Global Fridays is a periodic music program at the AANM that promotes World Music. Though Global Fridays is held at the Arab American National Museum the music is a diverse mix from Mexican American roots music to Chinese Classical and Rock.

Arab Film Festival is an annual film festival put on by the AANM that showcases a number of Arab and Arab American films over a weekend. Past festivals have celebrated the career of a particular Arab filmmaker or director. The 2008 Arab Film Festival honored the work of Egyptian film director Youssef Chahine and showed his films The Cairo Station and The Destiny. The festival also features short films such as Kemo Sabe the story of Yussef, a six-year-old Arab-American boy who dreams of being the Cowboy instead of the Indian on the playground.

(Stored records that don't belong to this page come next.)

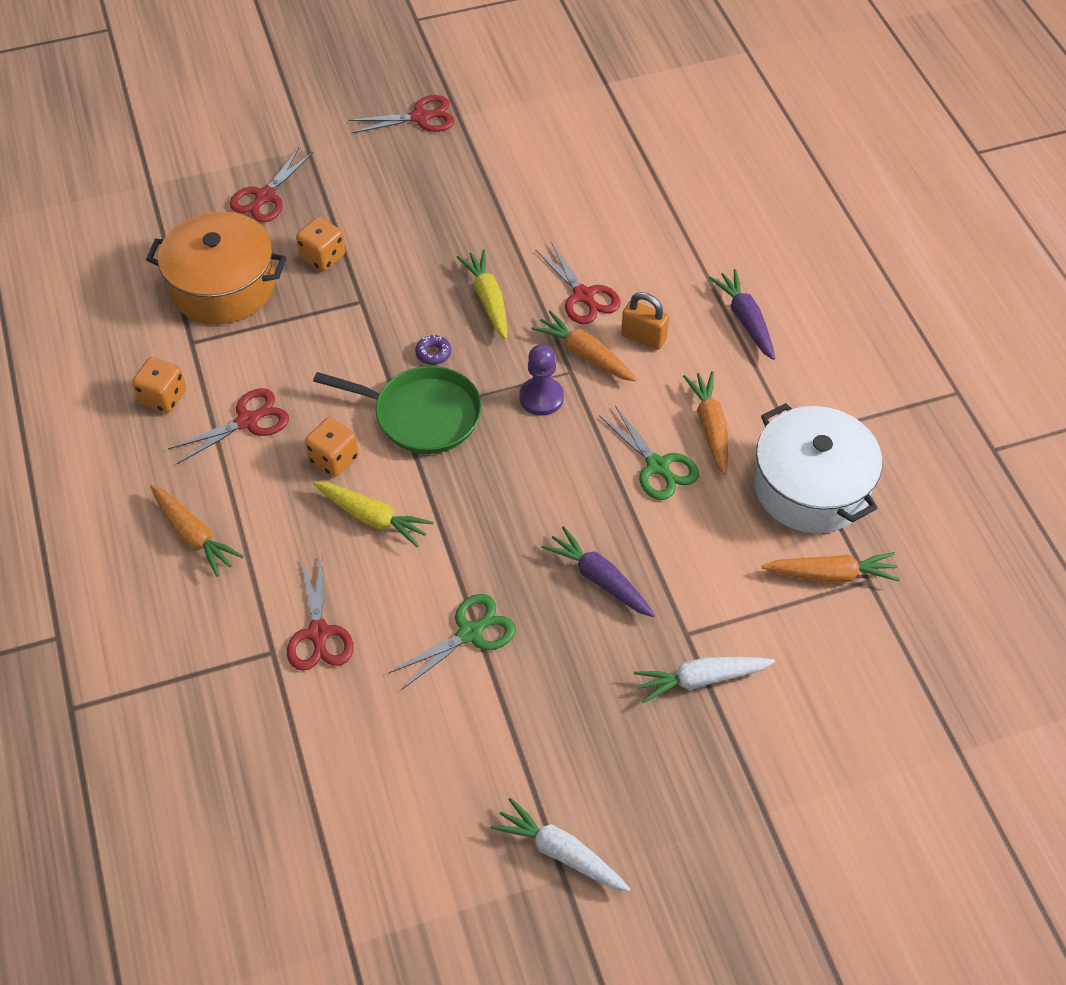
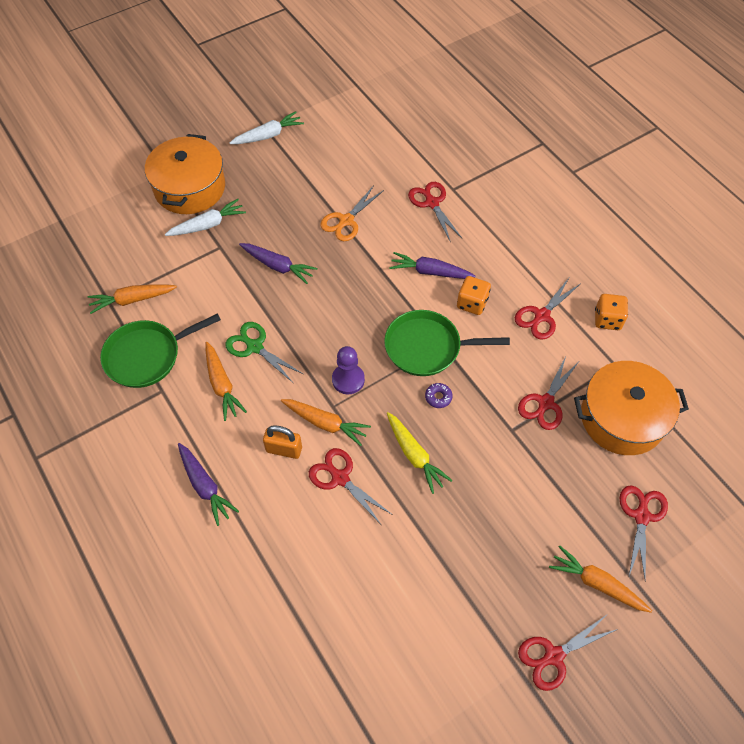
camera: 165 degrees right, 5 degrees up
(193, 535) = (532, 238): orange carrot -> orange carrot (597, 583)
(304, 319) = (545, 403): none -> red scissors
(323, 257) = (561, 465): orange dice -> none
(372, 518) = (430, 272): yellow carrot -> purple carrot
(470, 633) = (346, 221): green scissors -> orange scissors
(560, 853) = (268, 135): white carrot -> white carrot turned 45 degrees counterclockwise
(724, 764) = (190, 188): none -> orange pot
(811, 486) = (147, 356): white pot -> green pan

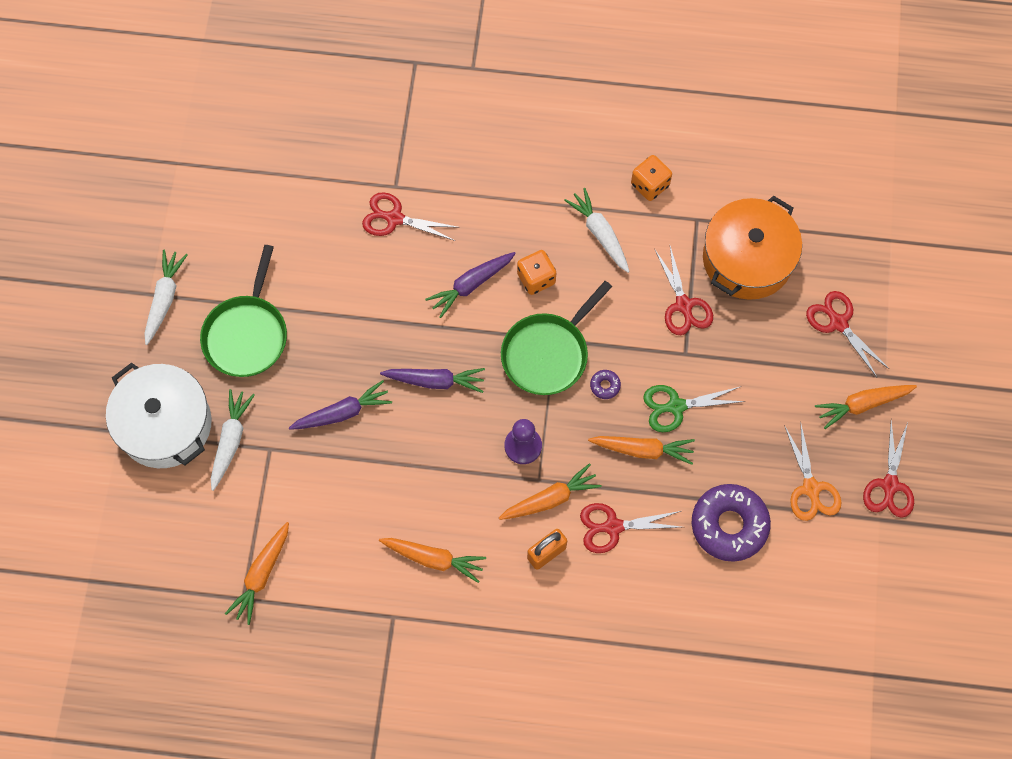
camera: 50 degrees left, 10 degrees up
(147, 356) = (342, 604): green pan -> green pan (247, 335)
(190, 188) = (165, 424): orange pot -> white pot
(205, 486) = (526, 645): purple carrot -> purple carrot (435, 381)
(254, 347) = (416, 500): green scissors -> green scissors (675, 406)
(346, 221) = (345, 311): orange scissors -> orange scissors (811, 489)
(411, 557) = (729, 525): none -> purple donut
(414, 455) = (642, 450): yellow carrot -> orange carrot
(541, 316) = (600, 234): red scissors -> white carrot

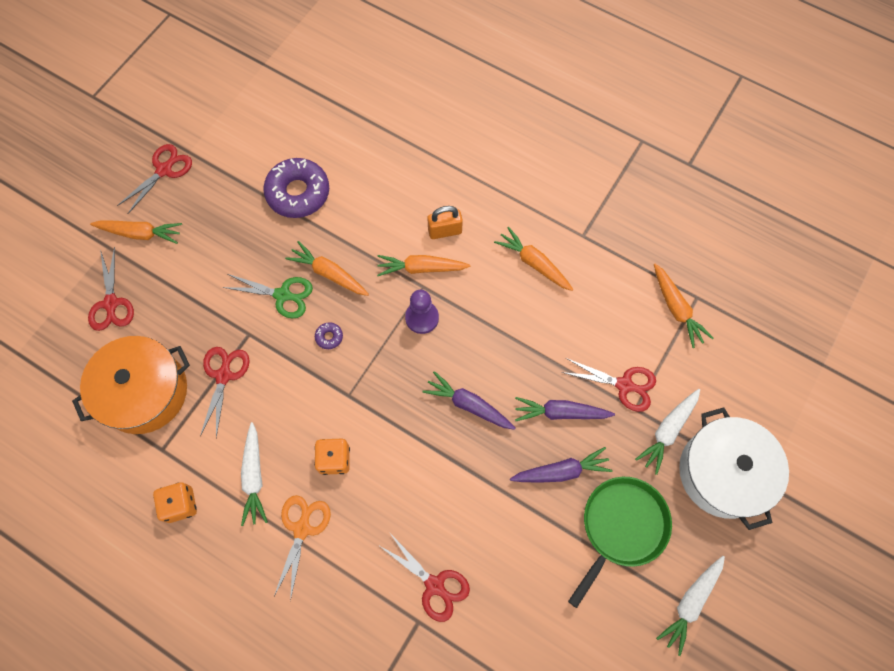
camera: 155 degrees left, 0 degrees up
(261, 575) = (676, 308): orange carrot -> orange carrot turned 105 degrees clockwise
(471, 285) = (395, 480): purple carrot -> purple carrot (561, 471)
(547, 354) = (361, 385): green pan -> none
(612, 527) = (385, 228): red scissors -> red scissors (624, 385)
(811, 489) = (222, 192): orange scissors -> orange scissors (302, 528)

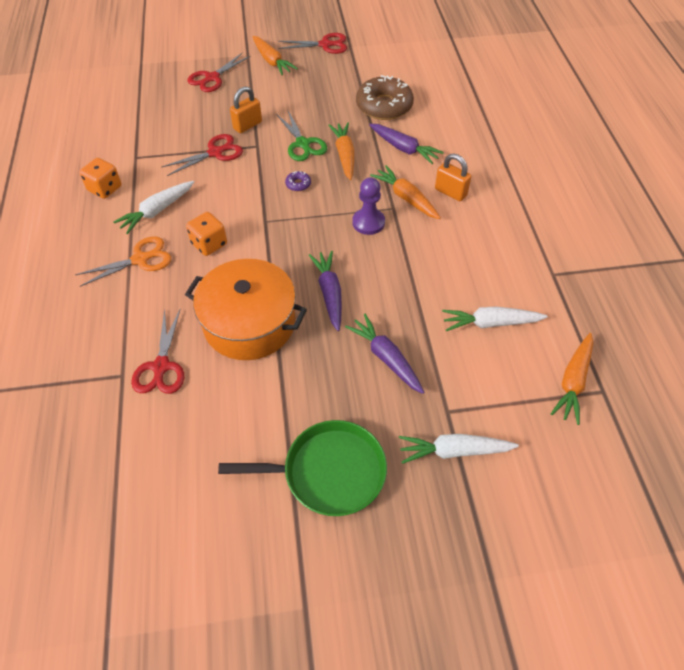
camera: 50 degrees right, 15 degrees down
(144, 391) = (168, 126): orange pot -> orange pot (249, 323)
(213, 322) = (247, 125): none -> orange padlock
(298, 193) = (384, 106): purple donut -> brown donut
(534, 263) = (490, 258): orange carrot -> none
(561, 471) = (335, 392): purple carrot -> purple carrot (403, 148)
(624, 385) = (459, 388): red scissors -> none
(690, 603) = (307, 584): white carrot -> white carrot (490, 323)
(723, 472) = (463, 527): white pot -> none

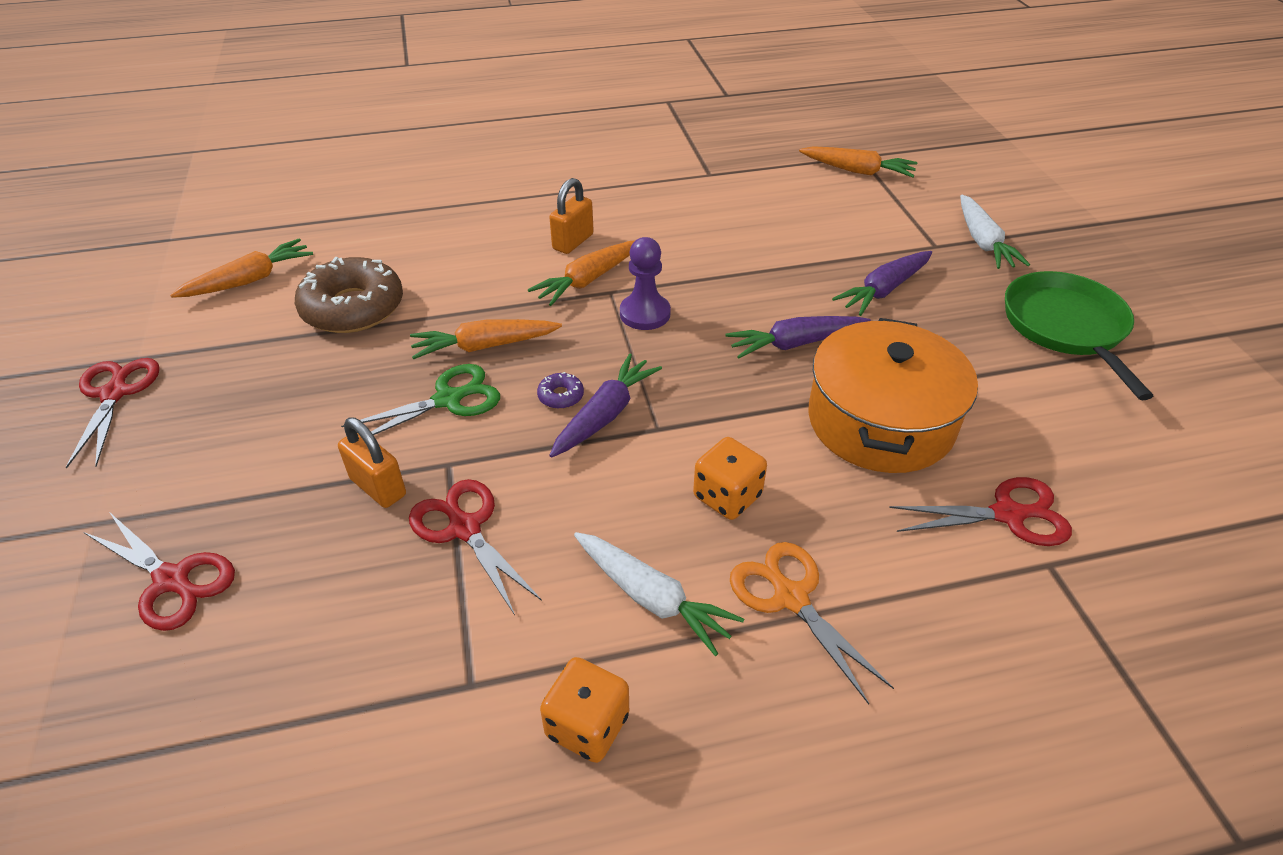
camera: 95 degrees left, 10 degrees down
(272, 61) = (143, 474): orange carrot -> orange carrot (249, 280)
(403, 148) = (472, 284): purple carrot -> purple carrot (605, 415)
(490, 323) = (799, 216): white carrot -> none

The Arab American Book Award was established in 2006 to celebrate and support the research of and the written work of Arab Americans and their culture. The Arab American Book Award encourages the publication and excellence of books that preserve and advance the understanding, knowledge, and resources of the Arab American community by celebrating the thoughts and lives of Arab Americans. The purpose of the Award is to inspire authors, educate readers and foster a respect and understanding of the Arab American culture.